Luke Muehlhauser: In Urban & Vyskocil (2013) and other articles, you write about the state of the art in both the formalization of mathematics and automated theorem proving. Before I ask about machine learning in this context, could you quickly sum up for us what we can and can’t do at this stage, when it comes to automated theorem proving?
Josef Urban: The best-known result is the proof of the Robbins conjecture found automatically by Bill McCune’s system EQP in 1996. Automated theorem proving (ATP) can be used today for solving some open equational algebraic problems, for example in the quasigroup and loop theory. Proofs of such open problems may be thousands of inferences long, and quite different from the proofs that mathematicians produce. Solving such problems with ATP is often not a “push-button” matter. It may require specific problem reformulation (usually involving only a few axioms) suitable for ATP, exploration of suitable parameters for the ATP search, and sometimes also guiding the final proof attempt by lemmas (“hints”) that were useful for solving simpler related problems.
ATP is today also used for proving small lemmas in large formal libraries developed with interactive theorem provers (ITPs) such as Mizar, Isabelle and HOL Light. This is called “large-theory” ATP. In the past ten years, we have found that even with the large mathematical libraries (thousands of definitions and theorems) available in these ITPs, it is often possible to automatically select the relevant previous knowledge from such libraries and find proofs of small lemmas automatically without any manual pre-processing. Such proofs are usually much shorter than the long proofs of the equational algebraic problems, but even that already helps a lot to the people who use ITPs to formally prove more advanced theorems.
An illustrative example is the Flyspeck (“Formal Proof of Kepler”) project led by Tom Hales, who proved the Kepler conjecture in 1998. The proof is so involved that the only way how to ensure its correctness is formal verification with an ITP. Tom Hales has recently written a 300-page book about the proof, with the remarkable property that most of the concepts, lemmas and proofs have a computer-understandable “Flyspeck” counterpart that is stated and verified in HOL Light. Hales estimates that this has taken about 20 man-years. Recently, we have shown that the proofs of about 47% of the 14000 small Flyspeck lemmas could be found automatically by large-theory ATP methods. This means that the only required mental effort is to formally state these lemmas in HOL Light. Again, the caveat is that the lemmas have to be quite easy to prove from other lemmas that are already in the library. On the other hand, this means that once we have such large corpus of formally-stated everyday mathematics, it is possible to use the corpus together with the large-theory ATP methods to solve many simple formally-stated mathematical problems.

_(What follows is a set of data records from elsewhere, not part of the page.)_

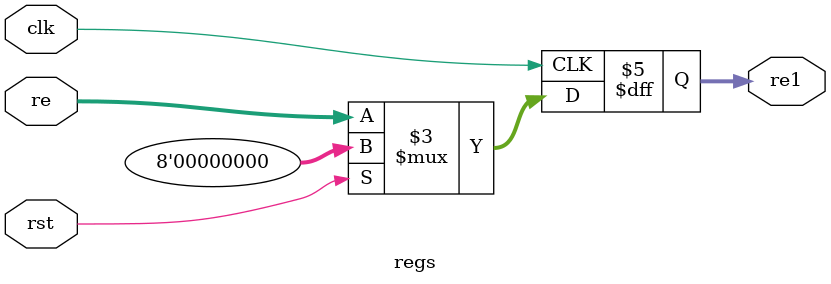
<source format=v>


module process (
	opcode,
	data,
	clk,
	rst,
	fout);

	input [9:0]opcode;
	input [7:0]data;
	input clk,rst;
	output [7:0]fout;
	wire [7:0]r1,r2,r3,r4,a1,aout,bout,r11,r22,r33,r44;
	wire [2:0]s,d;
	wire [3:0]alf,de;
	wire g;

	control con(opcode,clk,alf,de,s,d,g);
	muxl mu1(r11,r22,r33,r44,data,s,clk,a1);
	alu al1(r1,a1,alf,clk,g,aout);
	bus bu1(aout,clk,bout);
	demux dd1(bout,d,clk,r1,r2,r3,r4);
	regs reg1(r1,rst,clk,r11);
	regs reg2(r2,rst,clk,r22);
	regs reg3(r3,rst,clk,r33);
	regs reg4(r4,rst,clk,r44);

	assign fout=aout;

endmodule



//Submodule for control unit
module control ( 
	opcode,
	clk,
	alufn,
	dd,
	sou,
	des,
	r);

	input [15:0]opcode;
	input clk;
	output reg[2:0]alufn,dd;
	output reg[2:0]sou,des;
	output reg r;
	always@(posedge clk)
	begin
		dd=opcode[15:12];
		sou=opcode[5:3];
		des=opcode[2:0];
		case(dd)

			0:begin
				r=1'b1;
				alufn=4'b0000;
			end

			1:begin
				r=1'b0;
				alufn=4'b0000;
			end

			2:begin
				r=1'b0;
				alufn=4'b0001;
			end

			3:begin
				r=1'b0;
				alufn=4'b0010;
			end

			4:begin
				r=1'b0;
				alufn=4'b0011;
			end

			5:begin
				r=1'b0;
				alufn=4'b0100;
			end

			6:begin
				r=1'b0;
				alufn=4'b0101;
			end

			7:begin
				r=1'b0;
				alufn=4'b0110;
			end

			8:begin
				r=1'b0;
				alufn=4'b0111;
			end	

			9:begin
				r=1'b0;
				alufn=4'b1000;
			end

			10:begin
				r=1'b0;
				alufn=4'b1001;
			end

			11:begin
				r=1'b0;
				alufn=4'b1010;
			end

			12:begin
				r=1'b0;
				alufn=4'b1011;
			end

		endcase

	end
endmodule





//Main module for Arithmetic and Logic Unit
module alu (
	a,
	b,
	ch,
	clk,
	rst,
	out);

	input [7:0]a,b;
	input clk,rst;
	input[2:0]ch;
	output [7:0]out;
	reg [7:0]out;
	wire [7:0]q;
//	div8 s1(a,b,q);
	always@(posedge clk)
	begin
		if(rst)
		begin
			out=8'b0;
		end
		else if(!rst)
		begin
			case(ch)
				0 : out=a+b;
				2 : out=a-b;
//				2 : out=a*b;
//				3 : out=q;
//				4 : out=~a;
				4 : out=a&b;
				5: out=a|b;
//				7 : out=a^b;
//				8 : out=b<<1;
//				9 : out=b>>1;		
//				10 : out={b[0],b[7:1]};
//				11 : out={b[6:0],b[7]};
			endcase
		end
	end
endmodule







//Sub module for CAS
module cas1 (
	a,
	b,
	c,
	diff,
	brow);

	input a,b,c;
	output diff,brow;

	assign diff=a^b^c;
	assign brow=((~a)&b)|(b&c)|((~a)&c);

endmodule




//Main module for demux
module demux ( 
	busout,
	des,
	clk,
	rea,
	reb,
	rec,
	red);

	input [7:0]busout;
	input clk;
	input[2:0]des;
	output reg[7:0]rea,reb,rec,red;

	always@(posedge clk)
	begin
		case(des)
			0:begin
				rea=8'b0;
				reb=8'b0;
				rec=8'b0;
				red=8'b0;
			end
			1:rea=busout;
			2:reb=busout;
			3:rec=busout;
			4:red=busout;
		endcase
	end
endmodule





//Main module for MUX
module muxl ( 
	rea1,
	reb1,
	rec1,
	red1,
	exin,
	sou,
	clk,
	alin);

	input [7:0]rea1,reb1,rec1,red1,exin;
	input[2:0]sou;
	input clk;
	output reg [7:0]alin;

	always@(posedge clk)
	begin
		case(sou)
			0:alin=8'b0;
			1:alin=rea1;
			2:alin=reb1;
			3:alin=rec1;	
			4:alin=red1;
			5:alin=exin;
		endcase
	end
endmodule





//Main module for bus
module bus ( 
	aluout,
	clk,
	buout);

	input[7:0]aluout;
	input clk;
	output[7:0]buout;
	reg [7:0]buout;

	always@(posedge clk)
	begin
		buout=aluout;
	end
endmodule





//Main module for reg
module regs ( 
	re,
	rst,
	clk,
	re1);

	input [7:0]re;
	input rst,clk;
	output [7:0]re1;
	reg [7:0]re1;

	always@(posedge clk)
	begin
		if(rst)
		begin
			re1=8'b0;
		end
		else
		begin
			re1=re;
		end
	end
endmodule

</source>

Another interesting recent development are ATP methods that efficiently combine “reasoning” and “computing”. This has been a long-time challenge for ATP systems, particularly when used for software and hardware verification. Recent SMT (Satisfiability Modulo Theories) systems such as Z3 integrate a number of decision procedures, typically about linear and nonlinear arithmetics, bitvectors, etc. I am not an expert in this area, but I get the impression that the growing strength of such systems is making the full formal verification of complex hardware and software systems more and more realistic.